══ Podany fragment

Jedna trzecia terytorium zaminowana, udokumentowane ponad 63 000 zbrodni wojennych - to prawdziwy obraz skali rosyjskiej agresji na Ukrainę, zwraca uwagę abp Szewczuk w swoim codziennym przesłaniu.
Na Ukrainie trwają zaciekłe walki na froncie, zwłaszcza w okolicach Bachmutu, Sołedaru i Awdijiwki. „Znowu wczorajszy dzień oraz ta noc były po prostu piekielne” – zaznaczył w piątek 13 stycznia abp Światosław Szewczuk. Rosjanie nie ustają też w ostrzeliwaniu ludności cywilnej. Ale napadnięty naród nie traci ducha. „Możemy się modlić, czynić dobro, a w ten sposób głosić całemu światu prawdę o tym, do czego dochodzi na Ukrainie” – podkreślił hierarcha.
Chrystus nam się narodził!
Drodzy Bracia i Siostry w Chrystusie!
Dzisiaj jest piątek 13 stycznia 2023 roku i na Ukrainie jest to już 324 dzień pełnowymiarowej agresji militarnej, wielkiej wojny, którą Rosja sprowadziła na naszą długo cierpiącą ziemię.
Ponownie wczoraj i miniona noc były dla Ukrainy po prostu piekielne. Na froncie wschodnim płonie tak zwany „łuk Donbasu”. Wszystkie miasta, poczynając od miasta Kreminna w obwodzie ługańskim, a następnie Sołedar, Bachmut i Awdijiwka, są ogarnięte ciągłym ogniem. To największe epicentrum tego konfliktu zbrojnego, który już teraz charakteryzuje się najliczniejszą i najbardziej intensywną konfrontacją zbrojną w Europie po II wojnie światowej.
Nieprzyjaciel nieustannie ostrzeliwuje nasze miasta i wsie z wszelkiego rodzaju broni. Wczoraj przeprowadzono co najmniej trzy uderzenia rakietowe na nasze Zaporoże, Kramatorsk i Kostyantyniwkę. W rzeczywistości, według nowych danych, które otrzymaliśmy wczoraj, 97 proc. wszystkich uderzeń rakietowych Rosji przeciwko Ukrainie było skierowanych na ludność cywilną i infrastrukturę cywilną.

════
══ Wykaz

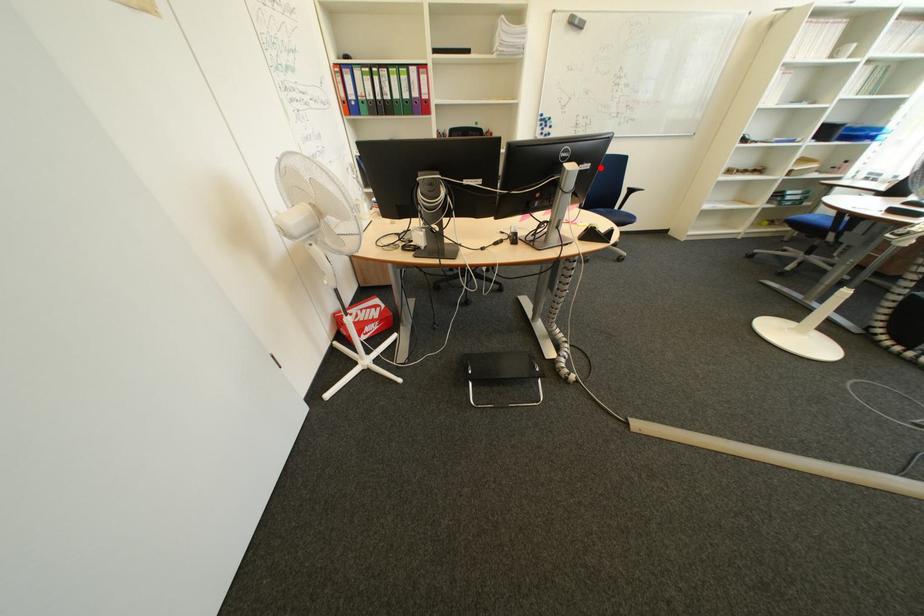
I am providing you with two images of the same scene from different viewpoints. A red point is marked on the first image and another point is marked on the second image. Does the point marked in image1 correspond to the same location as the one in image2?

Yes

════
══ Wykaz

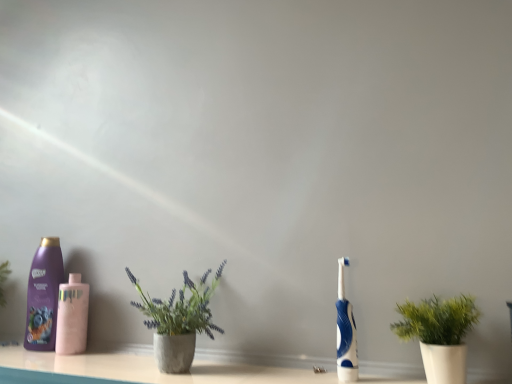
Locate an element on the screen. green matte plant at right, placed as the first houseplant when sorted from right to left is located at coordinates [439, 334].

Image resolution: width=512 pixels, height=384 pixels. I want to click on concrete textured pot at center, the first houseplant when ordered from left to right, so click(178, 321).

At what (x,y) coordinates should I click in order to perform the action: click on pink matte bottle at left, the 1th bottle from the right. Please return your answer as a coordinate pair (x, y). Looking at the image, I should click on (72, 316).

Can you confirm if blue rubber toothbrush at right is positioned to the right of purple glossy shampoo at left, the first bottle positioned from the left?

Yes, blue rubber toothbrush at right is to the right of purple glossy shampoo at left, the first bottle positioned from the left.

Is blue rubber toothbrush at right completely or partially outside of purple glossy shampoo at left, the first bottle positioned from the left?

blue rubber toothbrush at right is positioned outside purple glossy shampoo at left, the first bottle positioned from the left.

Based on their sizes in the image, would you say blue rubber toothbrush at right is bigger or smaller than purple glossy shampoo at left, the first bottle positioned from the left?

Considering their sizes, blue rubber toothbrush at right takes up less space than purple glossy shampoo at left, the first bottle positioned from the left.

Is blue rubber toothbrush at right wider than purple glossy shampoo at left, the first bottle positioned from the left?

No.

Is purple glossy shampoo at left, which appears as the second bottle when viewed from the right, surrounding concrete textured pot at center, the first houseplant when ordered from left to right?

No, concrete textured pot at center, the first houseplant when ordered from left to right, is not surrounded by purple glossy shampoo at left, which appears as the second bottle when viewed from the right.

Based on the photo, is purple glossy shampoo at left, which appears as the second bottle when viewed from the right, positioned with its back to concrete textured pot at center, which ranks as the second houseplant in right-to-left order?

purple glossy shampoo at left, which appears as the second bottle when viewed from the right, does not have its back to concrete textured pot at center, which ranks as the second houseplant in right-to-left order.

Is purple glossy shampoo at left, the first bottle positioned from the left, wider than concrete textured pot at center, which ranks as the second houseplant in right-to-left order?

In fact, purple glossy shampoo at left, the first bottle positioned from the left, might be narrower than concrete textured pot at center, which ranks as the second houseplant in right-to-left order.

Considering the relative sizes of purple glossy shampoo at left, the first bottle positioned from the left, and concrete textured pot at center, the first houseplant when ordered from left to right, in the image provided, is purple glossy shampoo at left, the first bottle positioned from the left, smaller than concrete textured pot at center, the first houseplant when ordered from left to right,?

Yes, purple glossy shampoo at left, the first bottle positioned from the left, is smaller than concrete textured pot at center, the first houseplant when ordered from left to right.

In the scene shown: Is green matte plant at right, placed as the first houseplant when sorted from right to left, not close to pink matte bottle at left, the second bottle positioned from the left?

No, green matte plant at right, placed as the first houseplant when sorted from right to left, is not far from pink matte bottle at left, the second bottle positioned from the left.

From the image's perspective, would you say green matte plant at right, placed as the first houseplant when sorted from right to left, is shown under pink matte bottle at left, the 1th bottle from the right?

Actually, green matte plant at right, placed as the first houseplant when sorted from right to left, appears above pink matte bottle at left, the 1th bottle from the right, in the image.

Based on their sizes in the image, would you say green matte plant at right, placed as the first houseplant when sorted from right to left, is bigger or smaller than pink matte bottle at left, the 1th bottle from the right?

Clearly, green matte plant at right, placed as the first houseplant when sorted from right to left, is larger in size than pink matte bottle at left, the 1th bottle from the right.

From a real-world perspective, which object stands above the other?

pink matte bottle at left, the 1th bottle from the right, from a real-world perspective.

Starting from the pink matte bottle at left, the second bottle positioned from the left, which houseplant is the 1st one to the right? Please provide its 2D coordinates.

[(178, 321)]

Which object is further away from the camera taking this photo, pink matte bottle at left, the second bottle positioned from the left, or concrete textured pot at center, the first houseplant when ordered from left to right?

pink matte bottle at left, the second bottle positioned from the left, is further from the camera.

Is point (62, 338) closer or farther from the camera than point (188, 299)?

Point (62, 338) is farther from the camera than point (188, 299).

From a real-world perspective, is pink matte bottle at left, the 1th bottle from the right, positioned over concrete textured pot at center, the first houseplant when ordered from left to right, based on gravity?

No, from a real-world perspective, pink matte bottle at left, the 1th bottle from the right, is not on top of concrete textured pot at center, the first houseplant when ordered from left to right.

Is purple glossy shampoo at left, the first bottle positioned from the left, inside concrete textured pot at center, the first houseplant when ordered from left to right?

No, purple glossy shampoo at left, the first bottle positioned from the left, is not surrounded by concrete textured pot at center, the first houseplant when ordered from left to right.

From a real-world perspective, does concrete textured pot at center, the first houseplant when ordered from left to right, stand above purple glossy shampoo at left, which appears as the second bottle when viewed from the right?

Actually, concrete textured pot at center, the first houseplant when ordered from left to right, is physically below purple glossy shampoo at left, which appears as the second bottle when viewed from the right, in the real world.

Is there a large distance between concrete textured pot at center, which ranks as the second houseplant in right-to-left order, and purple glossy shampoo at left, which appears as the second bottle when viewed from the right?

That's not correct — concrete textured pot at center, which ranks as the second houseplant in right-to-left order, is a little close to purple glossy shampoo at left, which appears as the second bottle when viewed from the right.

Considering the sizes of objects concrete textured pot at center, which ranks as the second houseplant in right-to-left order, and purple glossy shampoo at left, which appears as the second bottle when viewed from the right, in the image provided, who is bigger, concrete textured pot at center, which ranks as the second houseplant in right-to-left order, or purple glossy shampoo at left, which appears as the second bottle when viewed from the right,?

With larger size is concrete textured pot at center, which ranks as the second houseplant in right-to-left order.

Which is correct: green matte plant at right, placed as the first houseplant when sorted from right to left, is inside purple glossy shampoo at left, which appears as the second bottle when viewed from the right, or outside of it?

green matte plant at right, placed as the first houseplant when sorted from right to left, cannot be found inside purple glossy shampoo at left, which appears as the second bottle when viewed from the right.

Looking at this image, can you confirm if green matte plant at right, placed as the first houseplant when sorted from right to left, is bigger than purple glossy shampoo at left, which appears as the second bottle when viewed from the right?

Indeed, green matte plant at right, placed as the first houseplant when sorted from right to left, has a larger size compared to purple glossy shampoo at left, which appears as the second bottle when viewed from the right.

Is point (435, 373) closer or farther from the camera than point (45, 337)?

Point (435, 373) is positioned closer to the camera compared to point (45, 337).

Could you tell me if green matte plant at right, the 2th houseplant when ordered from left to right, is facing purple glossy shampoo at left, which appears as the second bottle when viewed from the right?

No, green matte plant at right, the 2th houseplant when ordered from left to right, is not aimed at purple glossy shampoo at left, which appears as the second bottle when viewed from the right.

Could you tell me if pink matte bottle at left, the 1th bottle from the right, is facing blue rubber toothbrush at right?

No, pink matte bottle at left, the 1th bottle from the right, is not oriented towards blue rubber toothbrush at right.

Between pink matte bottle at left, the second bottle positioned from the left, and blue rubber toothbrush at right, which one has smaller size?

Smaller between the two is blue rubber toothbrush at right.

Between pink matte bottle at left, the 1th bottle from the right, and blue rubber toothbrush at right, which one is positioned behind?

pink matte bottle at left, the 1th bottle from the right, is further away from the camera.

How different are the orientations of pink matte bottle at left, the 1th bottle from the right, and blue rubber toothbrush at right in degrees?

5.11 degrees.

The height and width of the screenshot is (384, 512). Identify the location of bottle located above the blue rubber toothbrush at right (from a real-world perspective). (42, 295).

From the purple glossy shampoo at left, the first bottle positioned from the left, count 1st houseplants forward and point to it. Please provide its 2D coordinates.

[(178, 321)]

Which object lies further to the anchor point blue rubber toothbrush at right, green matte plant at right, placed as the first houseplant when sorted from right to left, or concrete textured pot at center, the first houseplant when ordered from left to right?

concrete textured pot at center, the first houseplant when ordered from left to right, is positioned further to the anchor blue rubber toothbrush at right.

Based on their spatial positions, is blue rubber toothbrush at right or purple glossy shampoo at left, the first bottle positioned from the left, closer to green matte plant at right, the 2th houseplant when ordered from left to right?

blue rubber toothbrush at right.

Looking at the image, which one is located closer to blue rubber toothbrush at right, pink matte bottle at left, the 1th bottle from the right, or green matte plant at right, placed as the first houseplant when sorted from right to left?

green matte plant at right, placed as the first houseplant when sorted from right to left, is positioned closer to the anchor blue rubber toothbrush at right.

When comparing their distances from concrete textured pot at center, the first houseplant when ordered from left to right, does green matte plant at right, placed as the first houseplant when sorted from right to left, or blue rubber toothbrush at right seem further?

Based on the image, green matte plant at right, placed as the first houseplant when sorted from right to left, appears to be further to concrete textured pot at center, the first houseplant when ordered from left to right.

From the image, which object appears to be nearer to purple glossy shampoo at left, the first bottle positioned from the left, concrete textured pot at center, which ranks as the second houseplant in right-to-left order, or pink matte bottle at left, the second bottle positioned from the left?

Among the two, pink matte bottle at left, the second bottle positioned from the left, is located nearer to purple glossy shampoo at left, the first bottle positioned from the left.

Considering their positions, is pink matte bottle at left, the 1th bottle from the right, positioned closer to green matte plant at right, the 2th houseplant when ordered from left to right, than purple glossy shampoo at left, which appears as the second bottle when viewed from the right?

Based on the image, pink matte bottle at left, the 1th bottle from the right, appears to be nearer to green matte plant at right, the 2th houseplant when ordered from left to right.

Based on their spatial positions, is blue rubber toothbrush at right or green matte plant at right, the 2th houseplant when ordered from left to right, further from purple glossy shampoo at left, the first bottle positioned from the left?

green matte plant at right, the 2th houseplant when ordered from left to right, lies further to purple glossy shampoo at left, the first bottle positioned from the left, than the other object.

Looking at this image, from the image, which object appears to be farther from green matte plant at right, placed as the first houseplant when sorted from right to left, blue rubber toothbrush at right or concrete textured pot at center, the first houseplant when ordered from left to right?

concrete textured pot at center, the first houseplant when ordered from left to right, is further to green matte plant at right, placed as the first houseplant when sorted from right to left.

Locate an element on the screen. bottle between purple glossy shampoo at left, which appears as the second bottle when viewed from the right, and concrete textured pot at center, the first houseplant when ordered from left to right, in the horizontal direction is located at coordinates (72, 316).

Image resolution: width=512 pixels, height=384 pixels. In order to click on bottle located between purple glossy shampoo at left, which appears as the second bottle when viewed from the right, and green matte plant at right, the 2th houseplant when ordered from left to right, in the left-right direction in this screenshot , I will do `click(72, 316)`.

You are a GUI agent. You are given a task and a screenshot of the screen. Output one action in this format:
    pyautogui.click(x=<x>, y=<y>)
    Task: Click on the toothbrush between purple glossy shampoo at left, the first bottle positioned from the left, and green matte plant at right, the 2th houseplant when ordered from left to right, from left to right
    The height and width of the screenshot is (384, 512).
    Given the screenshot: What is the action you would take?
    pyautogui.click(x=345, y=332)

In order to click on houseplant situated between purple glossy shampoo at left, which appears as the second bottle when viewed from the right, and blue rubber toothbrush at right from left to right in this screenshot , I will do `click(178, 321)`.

════

* **Polecenie**
Przepisz z podanego fragmentu tekst od miejsca ze słowami „Jedna trzecia terytorium” aż po słowa „swoim codziennym przesłaniu.” włącznie.

* **Wynik ćwiczenia**
Jedna trzecia terytorium zaminowana, udokumentowane ponad 63 000 zbrodni wojennych - to prawdziwy obraz skali rosyjskiej agresji na Ukrainę, zwraca uwagę abp Szewczuk w swoim codziennym przesłaniu.